The truck was as close as it could have been to the office of Sergio Vieira de Mello, the top United Nations envoy and one of 23 people killed in the blast. The bomb went off as a high-level official meeting was in progress in the office.
"Would the security guards have access to that information? Would the people who work in that building for any other reason have access to it? How were the schedules distributed? They're very basic parts of an investigation, and they're non-accusatory," Kerik said.
Saying that the United States would "stay the course" in Iraq, President Bush blamed the continuing violence on foreigners.
Foreign influence
"There is a foreign element moving into Iraq," Bush said, calling them "al-Qaida type fighters" who hate freedom.
Bush said his administration is working with the United Nations to help bring peace the country and he predicted that U.S. allies will send reinforcements. "There will be more foreign troops in Iraq," he said.
"Iraq is turning out to be a continuing battle in the war on terrorism," Bush said.
Also Friday, the U.S. military announced the deaths of two soldiers. One serviceman was killed in action on Thursday in Hilla, 35 miles south of Baghdad, said Spc. Margo Doers. The other died in a fire at a shooting range. The military did not say what caused the fire.
Kerik said some of the Iraqi personnel at the U.N. compound initially refused to cooperate with the bombing investigation and were being interrogated.
"There are concerns about some of the people who were working there," he said "It's all under investigation at this point."
He said the United Nations was responsible for its own security guards and he was not sure if the organization had a procedure to screen people who had worked for the former regime.
Most of the U.N. security guards at the compound had been placed there by Saddam's security service before the war and reported on U.N. staff movements at the Canal Hotel, headquarters for U.N. inspectors looking for weapons of mass destruction.
Kerik warned other non-governmental agencies to make sure their security staffs were clear of ties to the former regime.
"They were some of the most treacherous, and if we still have them running around in a capacity where they will have access to important information, then that is something we have to be concerned with," Kerik said.
Search for remains
Emergency workers continued their search for human remains in the rubble of the bombed headquarters, as 86 seriously wounded U.N. workers were being airlifted out of Iraq for medical care abroad.
Two U.N. employees were still unaccounted for and an unknown number of people -- visitors to the building -- were still buried in the rubble, he said. The U.N.'s official death toll stood at 20. However, independent checks by The Associated Press at area hospitals showed at least 23 died in the blast.
A coffin bearing Vieira de Mello's body and draped in the U.N. flag was carried aboard a Brazilian air force plane Friday following a brief, tearful ceremony at Baghdad International Airport.
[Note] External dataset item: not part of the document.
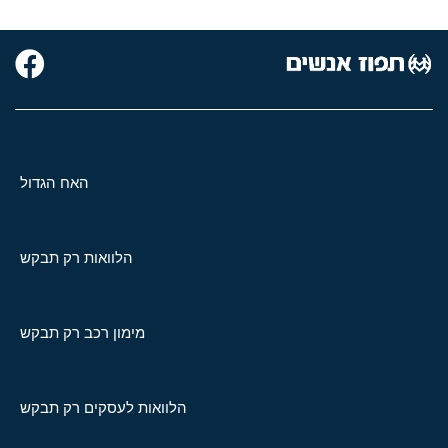
האח הגדול
הלוואות רק תבקש
מימון רכב רק תבקש
הלוואות לעסקים רק תבקש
The plane headed for Geneva, where Vieira de Mello's wife and two children will board before flying on to his native Brazil.
Bagpipers played "Amazing Grace," and L. Paul Bremer, the top U.S. civil administrator in Iraq, wept as he consoled a sobbing U.N. employee.
The United Nations has said it won't increase the number of U.S. soldiers standing guard outside its facilities from the dozen or so it had before the attack.
Kerik said he believed the blast was a suicide bombing.
"We know that an operator drove the vehicle down the driveway, pulled alongside the wall and the vehicle was detonated," he said.
While Kerik said it was too early to say who was responsible, he said it wasn't the former Iraqi leader.
"This is absolutely, in my opinion, not coming from Saddam. This guy is traveling all around the country, probably in about three or four different locations a day. I am confident he does not have the time to sit around and plan these resistance attacks," he said.
Thursday's deaths brought the number of U.S. combat deaths in Iraq to 179, which is 32 more than in the first Gulf War.